» **Fragmento del documento**:

Pero Fabiola fue consorte de un monarca que reinó en territorios antiguamente gobernados desde Madrid: los Países Bajos Españoles. Con altibajos diversos, estuvieron bajo el control de la Corona Española desde 1555 a 1714 cuando, tras el Tratado de Rastatt, el emperador Carlos VI, el archiduque pretendiente de la Guerra de Sucesión española, tomó posesión de ellos.

[Datos recopilados]

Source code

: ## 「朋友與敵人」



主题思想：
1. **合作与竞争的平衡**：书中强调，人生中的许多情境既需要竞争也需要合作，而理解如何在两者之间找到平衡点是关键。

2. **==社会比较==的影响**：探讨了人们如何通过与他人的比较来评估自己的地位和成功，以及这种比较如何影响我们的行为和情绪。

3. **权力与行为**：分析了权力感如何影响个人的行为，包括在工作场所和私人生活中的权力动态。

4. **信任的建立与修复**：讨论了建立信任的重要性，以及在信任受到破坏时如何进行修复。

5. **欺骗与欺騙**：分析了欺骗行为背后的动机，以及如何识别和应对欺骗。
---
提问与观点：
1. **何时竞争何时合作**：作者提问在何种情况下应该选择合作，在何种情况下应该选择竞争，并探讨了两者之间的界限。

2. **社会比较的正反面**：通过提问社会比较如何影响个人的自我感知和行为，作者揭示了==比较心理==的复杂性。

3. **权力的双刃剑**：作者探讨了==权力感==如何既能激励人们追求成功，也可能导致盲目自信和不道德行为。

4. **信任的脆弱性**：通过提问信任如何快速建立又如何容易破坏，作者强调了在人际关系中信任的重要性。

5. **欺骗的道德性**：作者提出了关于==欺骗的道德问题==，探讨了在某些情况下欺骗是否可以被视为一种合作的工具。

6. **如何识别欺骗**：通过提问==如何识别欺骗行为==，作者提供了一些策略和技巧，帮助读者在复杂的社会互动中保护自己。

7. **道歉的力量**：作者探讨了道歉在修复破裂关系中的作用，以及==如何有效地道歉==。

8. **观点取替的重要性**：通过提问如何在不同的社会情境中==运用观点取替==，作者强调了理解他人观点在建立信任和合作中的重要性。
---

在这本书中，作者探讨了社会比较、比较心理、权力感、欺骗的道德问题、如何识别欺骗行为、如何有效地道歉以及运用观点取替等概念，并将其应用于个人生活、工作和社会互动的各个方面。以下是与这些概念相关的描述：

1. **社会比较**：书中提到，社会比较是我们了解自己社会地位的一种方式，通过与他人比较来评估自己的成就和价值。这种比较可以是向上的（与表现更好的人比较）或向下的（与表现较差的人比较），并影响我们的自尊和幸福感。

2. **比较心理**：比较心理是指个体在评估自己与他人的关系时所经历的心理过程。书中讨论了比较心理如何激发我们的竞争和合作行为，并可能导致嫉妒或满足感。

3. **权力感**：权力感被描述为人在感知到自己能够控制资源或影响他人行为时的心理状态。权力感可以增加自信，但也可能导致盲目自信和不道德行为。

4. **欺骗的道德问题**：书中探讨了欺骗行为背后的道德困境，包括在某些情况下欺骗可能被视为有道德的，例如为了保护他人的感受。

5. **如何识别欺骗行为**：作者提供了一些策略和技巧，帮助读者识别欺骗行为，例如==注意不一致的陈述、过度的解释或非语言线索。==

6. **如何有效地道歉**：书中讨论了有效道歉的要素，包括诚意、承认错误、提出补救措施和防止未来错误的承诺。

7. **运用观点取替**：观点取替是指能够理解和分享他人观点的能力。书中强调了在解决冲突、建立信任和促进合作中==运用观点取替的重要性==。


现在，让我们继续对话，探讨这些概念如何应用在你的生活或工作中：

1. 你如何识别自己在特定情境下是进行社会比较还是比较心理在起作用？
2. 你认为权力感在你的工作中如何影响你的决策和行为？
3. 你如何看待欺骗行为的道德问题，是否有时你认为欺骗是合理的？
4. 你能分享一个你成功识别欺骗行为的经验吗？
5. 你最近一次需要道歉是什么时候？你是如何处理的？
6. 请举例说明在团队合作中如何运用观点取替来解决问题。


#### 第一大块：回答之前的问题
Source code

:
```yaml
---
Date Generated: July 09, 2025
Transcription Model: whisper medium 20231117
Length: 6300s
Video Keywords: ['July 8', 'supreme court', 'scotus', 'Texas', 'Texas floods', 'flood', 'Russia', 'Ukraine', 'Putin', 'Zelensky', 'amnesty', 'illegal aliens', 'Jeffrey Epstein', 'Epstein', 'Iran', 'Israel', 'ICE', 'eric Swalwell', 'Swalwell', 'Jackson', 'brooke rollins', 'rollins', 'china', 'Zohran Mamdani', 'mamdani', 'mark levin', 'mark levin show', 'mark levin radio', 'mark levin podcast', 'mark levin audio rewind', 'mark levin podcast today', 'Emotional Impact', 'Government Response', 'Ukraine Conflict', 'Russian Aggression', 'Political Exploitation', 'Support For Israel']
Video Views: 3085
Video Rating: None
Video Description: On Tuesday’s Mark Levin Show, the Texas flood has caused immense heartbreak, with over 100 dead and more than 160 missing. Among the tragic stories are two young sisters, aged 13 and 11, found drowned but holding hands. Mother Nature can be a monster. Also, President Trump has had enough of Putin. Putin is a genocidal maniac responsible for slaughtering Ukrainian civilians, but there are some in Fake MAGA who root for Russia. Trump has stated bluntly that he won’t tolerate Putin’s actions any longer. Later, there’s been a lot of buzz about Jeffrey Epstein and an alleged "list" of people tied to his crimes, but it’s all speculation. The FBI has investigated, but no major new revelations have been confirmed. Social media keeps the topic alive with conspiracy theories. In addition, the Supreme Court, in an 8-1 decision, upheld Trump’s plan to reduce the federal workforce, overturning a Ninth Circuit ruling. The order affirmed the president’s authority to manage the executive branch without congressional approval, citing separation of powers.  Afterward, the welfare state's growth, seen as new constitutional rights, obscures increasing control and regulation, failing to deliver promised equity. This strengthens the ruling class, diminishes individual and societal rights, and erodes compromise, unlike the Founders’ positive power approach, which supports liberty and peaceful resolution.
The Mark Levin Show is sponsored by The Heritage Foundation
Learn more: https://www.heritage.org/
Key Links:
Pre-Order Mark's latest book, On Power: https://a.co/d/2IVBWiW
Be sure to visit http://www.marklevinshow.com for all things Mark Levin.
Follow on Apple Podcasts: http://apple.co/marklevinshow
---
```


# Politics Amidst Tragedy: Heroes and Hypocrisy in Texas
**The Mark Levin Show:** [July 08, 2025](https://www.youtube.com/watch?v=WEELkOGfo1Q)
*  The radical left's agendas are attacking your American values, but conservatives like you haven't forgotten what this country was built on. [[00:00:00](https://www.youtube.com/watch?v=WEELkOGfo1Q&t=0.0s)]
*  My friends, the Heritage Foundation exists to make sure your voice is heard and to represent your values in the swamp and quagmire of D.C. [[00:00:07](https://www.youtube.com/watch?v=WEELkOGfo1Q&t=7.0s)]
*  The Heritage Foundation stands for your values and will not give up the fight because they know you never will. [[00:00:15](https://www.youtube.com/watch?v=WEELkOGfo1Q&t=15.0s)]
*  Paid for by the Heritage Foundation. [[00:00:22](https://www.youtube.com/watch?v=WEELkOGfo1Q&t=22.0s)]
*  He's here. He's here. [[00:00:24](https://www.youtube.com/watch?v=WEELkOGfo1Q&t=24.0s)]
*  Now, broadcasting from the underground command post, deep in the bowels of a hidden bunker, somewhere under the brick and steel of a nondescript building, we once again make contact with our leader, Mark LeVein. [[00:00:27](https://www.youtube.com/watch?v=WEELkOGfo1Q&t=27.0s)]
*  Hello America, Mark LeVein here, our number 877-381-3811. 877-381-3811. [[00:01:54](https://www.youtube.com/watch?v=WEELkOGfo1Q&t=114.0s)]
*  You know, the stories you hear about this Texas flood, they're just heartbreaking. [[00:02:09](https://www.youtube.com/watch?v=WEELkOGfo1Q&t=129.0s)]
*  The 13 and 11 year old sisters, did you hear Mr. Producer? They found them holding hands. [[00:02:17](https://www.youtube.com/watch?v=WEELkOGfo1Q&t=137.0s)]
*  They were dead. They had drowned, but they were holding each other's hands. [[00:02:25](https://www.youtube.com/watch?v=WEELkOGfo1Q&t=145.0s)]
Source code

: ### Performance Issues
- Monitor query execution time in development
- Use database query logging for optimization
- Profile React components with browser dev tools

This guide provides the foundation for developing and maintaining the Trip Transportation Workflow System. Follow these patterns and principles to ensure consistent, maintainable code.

» **Instrucciones de tareas**:
**a)** Según el fragmento, ¿entre qué años estuvieron los Países Bajos Españoles bajo el control de la Corona Española?
**b)** Imprime el tramo del fragmento que comienza con "Pero Fabiola fue" y continúa hasta "posesión de ellos.".
**c)** Enumera todos los nombres propios del fragmento: personas, lugares, instituciones, tratados y guerras.
El listado procede de una fuente distinta a la del fragmento.

» **Respuestas**:
**a)** De 1555 a 1714.

**b)**
Pero Fabiola fue consorte de un monarca que reinó en territorios antiguamente gobernados desde Madrid: los Países Bajos Españoles. Con altibajos diversos, estuvieron bajo el control de la Corona Española desde 1555 a 1714 cuando, tras el Tratado de Rastatt, el emperador Carlos VI, el archiduque pretendiente de la Guerra de Sucesión española, tomó posesión de ellos.

**c)** Fabiola, Madrid, Países Bajos Españoles, Corona Española, Tratado de Rastatt, Carlos VI, Guerra de Sucesión española